The issue of climate change has grown in significance among Democratic voters. A Des Moines Register/CNN/Mediacom poll of likely Democratic caucusgoers released last week found that climate change was among top-tier issues voters wanted to hear candidates discuss “a lot.”

Eighty percent of respondents said it was the top issue they wanted to hear presidential hopefuls speak about, just behind 81 percent who wanted to hear about health care.

The fact that climate change and the environment are growing from issues Democratic voters care about to issues they may vote on could be a boon to Inslee, who in the past ran on platforms of environmentalism and pushed green initiatives, drawing mixed results.

In 2007, as a Washington congressman, Inslee co-authored a book titled “Apollo's Fire” that examined ways to reduce greenhouse gases and proposed technological advances that could push the U.S. economy away from fossil fuel dependence.

In Washington, he’s boosted electric car infrastructure and created a clean energy fund to finance green projects.
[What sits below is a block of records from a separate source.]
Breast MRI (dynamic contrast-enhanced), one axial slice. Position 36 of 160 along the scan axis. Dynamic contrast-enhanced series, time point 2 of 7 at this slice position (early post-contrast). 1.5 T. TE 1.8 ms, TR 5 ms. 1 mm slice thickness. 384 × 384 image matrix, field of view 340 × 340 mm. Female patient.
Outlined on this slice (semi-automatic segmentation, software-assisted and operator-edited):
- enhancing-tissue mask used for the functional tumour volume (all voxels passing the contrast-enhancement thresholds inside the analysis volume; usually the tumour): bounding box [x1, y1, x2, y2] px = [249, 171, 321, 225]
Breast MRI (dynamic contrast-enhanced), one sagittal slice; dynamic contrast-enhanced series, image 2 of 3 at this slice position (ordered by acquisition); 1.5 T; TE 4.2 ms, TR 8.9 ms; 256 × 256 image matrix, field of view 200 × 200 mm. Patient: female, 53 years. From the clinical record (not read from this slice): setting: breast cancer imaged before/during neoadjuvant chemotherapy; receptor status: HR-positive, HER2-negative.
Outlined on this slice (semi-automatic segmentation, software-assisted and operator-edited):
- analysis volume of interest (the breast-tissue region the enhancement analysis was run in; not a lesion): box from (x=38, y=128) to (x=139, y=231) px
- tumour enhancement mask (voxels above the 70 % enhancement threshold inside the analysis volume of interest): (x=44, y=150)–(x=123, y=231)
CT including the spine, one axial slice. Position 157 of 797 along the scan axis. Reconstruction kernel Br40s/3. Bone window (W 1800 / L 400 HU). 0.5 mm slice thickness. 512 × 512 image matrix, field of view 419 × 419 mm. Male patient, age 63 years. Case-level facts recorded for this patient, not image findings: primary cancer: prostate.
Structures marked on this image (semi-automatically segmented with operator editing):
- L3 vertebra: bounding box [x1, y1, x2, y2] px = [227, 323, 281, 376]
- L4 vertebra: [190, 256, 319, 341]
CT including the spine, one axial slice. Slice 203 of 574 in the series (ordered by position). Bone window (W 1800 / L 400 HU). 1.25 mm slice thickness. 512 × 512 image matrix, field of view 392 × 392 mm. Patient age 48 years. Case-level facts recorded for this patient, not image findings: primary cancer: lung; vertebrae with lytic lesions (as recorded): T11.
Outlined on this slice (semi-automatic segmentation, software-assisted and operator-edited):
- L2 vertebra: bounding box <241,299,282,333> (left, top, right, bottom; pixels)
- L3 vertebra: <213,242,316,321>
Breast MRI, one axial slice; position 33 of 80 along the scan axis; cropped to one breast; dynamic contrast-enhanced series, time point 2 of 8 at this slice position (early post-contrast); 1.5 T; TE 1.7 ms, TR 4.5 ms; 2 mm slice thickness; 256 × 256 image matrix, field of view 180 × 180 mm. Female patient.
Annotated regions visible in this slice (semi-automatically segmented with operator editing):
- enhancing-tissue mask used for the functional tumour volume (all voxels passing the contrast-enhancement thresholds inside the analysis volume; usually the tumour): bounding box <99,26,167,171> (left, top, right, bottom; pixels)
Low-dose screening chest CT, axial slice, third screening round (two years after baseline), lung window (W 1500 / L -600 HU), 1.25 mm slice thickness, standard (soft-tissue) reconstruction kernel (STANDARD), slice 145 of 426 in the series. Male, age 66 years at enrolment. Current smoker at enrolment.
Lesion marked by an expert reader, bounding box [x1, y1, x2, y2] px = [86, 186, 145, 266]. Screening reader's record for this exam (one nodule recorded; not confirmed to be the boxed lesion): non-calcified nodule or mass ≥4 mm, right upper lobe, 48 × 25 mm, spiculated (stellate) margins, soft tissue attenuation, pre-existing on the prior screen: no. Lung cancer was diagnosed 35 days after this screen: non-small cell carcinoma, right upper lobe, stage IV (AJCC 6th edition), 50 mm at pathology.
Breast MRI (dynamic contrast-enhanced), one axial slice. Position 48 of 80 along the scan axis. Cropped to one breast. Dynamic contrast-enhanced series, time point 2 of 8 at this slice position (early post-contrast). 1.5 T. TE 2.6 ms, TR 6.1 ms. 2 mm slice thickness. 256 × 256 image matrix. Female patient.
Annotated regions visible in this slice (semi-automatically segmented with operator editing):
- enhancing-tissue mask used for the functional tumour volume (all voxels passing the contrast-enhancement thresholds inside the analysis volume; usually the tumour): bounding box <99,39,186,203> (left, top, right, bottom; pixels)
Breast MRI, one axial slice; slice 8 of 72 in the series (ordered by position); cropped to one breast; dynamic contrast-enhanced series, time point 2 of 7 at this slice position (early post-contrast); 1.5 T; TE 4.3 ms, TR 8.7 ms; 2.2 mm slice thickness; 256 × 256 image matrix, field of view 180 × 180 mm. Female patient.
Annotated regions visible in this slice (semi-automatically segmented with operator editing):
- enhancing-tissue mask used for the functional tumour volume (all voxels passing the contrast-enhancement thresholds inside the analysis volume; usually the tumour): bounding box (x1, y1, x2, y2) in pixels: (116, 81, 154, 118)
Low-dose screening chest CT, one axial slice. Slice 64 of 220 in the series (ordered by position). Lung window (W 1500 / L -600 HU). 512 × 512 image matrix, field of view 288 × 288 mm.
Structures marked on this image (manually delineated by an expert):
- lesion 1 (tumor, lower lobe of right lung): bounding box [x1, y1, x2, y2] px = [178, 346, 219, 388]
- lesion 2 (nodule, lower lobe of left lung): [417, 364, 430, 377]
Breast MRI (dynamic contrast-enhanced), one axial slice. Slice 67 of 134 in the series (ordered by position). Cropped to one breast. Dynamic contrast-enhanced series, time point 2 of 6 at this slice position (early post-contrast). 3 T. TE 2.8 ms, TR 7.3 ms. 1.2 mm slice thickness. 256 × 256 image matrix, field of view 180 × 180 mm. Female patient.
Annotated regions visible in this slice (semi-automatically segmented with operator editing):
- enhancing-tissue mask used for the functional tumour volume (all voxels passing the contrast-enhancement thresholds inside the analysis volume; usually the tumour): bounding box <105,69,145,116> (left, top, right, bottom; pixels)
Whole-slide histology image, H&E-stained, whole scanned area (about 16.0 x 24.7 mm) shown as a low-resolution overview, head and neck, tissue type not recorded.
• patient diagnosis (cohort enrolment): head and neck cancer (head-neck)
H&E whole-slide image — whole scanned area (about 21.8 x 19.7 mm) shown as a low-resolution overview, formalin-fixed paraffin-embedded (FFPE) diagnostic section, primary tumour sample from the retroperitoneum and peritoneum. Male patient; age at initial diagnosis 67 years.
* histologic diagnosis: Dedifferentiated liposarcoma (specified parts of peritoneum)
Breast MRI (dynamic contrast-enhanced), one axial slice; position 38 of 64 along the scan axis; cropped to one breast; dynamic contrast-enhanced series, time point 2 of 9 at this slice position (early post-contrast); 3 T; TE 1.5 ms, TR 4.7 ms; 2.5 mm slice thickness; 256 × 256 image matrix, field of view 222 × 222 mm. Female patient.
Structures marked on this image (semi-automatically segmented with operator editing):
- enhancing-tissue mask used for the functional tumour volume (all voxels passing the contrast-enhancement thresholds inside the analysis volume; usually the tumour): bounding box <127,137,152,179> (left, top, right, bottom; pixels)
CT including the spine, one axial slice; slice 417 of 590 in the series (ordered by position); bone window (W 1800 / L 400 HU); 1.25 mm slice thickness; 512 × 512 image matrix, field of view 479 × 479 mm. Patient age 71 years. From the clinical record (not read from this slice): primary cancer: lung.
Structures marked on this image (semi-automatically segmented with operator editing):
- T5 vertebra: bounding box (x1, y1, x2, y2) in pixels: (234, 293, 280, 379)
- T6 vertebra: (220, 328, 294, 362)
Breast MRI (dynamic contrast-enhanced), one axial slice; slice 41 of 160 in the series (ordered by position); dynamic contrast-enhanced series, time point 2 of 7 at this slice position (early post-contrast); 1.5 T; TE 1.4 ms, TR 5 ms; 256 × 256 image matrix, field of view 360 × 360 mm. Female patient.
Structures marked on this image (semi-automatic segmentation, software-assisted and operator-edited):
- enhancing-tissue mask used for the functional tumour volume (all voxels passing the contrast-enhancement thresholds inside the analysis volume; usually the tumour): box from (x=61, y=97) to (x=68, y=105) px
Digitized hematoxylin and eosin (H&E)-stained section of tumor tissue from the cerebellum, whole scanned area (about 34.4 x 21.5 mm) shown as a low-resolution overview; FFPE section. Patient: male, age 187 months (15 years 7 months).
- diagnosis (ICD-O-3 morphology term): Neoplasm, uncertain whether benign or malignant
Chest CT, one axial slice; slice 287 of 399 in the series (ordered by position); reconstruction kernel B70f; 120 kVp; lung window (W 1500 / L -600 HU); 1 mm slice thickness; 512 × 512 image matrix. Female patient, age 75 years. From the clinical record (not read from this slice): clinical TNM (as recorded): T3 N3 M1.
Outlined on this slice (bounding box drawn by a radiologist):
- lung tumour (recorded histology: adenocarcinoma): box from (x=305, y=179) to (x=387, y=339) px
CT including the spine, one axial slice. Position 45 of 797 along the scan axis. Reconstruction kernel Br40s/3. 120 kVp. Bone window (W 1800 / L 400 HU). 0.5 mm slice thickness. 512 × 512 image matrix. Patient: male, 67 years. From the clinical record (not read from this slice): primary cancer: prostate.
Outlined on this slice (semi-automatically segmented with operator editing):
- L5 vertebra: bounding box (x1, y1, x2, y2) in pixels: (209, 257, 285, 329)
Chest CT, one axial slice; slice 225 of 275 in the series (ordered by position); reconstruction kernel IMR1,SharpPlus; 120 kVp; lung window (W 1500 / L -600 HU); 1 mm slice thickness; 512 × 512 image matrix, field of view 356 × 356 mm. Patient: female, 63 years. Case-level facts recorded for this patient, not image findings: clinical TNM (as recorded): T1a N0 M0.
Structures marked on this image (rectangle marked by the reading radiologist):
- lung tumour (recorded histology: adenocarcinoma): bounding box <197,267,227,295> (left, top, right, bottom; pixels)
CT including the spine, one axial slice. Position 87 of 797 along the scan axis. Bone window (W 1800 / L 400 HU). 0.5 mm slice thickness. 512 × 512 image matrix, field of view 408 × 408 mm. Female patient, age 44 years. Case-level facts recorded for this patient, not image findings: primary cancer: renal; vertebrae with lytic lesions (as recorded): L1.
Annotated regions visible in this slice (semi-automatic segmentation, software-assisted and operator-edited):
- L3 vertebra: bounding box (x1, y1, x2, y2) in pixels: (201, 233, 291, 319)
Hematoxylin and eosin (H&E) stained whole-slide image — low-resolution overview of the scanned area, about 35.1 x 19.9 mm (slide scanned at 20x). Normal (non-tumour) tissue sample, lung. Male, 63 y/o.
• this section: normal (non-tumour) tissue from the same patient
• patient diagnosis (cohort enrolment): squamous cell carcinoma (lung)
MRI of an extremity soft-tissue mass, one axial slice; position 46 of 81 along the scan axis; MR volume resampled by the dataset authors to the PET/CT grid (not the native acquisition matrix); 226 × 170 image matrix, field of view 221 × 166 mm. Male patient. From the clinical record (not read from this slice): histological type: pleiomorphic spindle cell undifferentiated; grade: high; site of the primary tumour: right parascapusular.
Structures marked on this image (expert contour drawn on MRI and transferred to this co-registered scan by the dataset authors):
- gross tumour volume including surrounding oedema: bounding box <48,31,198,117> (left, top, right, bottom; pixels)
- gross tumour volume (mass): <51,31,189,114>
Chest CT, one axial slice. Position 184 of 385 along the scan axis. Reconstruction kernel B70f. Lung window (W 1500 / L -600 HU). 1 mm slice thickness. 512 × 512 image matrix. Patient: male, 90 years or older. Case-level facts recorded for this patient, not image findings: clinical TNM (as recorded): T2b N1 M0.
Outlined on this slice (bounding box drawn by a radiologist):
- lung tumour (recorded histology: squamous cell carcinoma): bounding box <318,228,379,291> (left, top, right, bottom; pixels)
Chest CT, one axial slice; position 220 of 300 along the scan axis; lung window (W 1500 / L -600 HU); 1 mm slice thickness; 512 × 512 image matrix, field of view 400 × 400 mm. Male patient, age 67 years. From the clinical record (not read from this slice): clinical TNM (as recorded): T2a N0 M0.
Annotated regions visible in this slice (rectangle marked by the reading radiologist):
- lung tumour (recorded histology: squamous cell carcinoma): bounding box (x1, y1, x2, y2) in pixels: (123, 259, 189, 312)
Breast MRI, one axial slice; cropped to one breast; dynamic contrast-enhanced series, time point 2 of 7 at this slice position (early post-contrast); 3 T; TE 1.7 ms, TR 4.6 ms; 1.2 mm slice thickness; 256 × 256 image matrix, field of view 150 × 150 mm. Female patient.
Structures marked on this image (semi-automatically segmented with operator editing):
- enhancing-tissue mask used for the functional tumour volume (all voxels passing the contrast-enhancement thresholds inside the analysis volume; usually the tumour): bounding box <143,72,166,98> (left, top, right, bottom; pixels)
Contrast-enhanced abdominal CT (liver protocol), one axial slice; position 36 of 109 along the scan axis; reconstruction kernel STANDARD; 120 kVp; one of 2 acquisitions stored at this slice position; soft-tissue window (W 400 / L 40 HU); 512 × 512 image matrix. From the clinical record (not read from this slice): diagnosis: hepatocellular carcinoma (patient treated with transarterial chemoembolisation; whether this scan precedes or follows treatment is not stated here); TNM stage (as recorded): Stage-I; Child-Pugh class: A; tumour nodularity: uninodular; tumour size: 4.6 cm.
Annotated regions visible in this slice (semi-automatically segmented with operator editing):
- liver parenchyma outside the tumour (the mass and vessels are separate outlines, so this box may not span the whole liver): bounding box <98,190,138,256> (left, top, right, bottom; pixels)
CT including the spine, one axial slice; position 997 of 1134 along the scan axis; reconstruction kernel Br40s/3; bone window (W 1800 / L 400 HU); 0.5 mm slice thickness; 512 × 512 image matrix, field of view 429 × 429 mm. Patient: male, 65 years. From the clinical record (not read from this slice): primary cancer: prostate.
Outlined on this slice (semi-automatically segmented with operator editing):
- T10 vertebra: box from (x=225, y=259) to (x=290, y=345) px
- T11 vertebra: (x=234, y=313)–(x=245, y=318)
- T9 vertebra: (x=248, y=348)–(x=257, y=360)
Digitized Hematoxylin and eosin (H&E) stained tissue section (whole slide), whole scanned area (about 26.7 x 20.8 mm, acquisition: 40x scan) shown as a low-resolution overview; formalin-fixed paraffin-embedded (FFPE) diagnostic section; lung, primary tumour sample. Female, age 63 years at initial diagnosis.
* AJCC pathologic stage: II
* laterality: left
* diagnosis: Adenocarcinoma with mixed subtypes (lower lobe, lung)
He also was a major backer of the state’s push to implement a carbon tax last year, but it ultimately failed to pass the ballot.

“He is not a Johnny-come-lately on this issue. Back to his early congressional days, he’s always been about the environment and environmental issues and consequences. He can’t be attacked for being opportunistic. He’s not a bandwagon chaser,” Dotzauer said.

While some experts say Inslee's climate change platform may propel him to the mainstream, others caution that it could backfire if he doesn’t diversify his policy positions.

“One-issue candidates rarely win any office, let alone the White House,” said Mary Anne Marsh, a Democratic analyst.

“Now the one way it might work for Jay Inslee is if he can hammer this message home effectively over a period of time that gets the attention of voters. He may then be able to use it to get people to know him, distinguish him from the field and then use that issue to turn to other issues,” she continued.

Owning climate change is also becoming increasingly difficult as other Democratic candidates commit to similar platforms and sign onto issues such as the progressive-backed Green New Deal championed by Rep. Alexandria Ocasio-CortezAlexandria Ocasio-CortezOVERNIGHT ENERGY: Democrats push expansion of offshore wind, block offshore drilling with ocean energy bill | Poll: Two-thirds of voters support Biden climate plan | Biden plan lags Green New Deal in fighting emissions from homes Biden plan lags Green New Deal in fighting emissions from homes Ocasio-Cortez rolls out Twitch channel to urge voting MORE (D-N.Y.)

“This is the danger of having one issue, because everyone is talking about climate change. He has to distinguish himself in a way that puts him head and shoulders above everyone else,” Marsh said.

“If Inslee wants to move to the top tier and be competitive among the race, he can use that to start, but if that’s his only issue, he won’t be able to finish the race and win,” she added.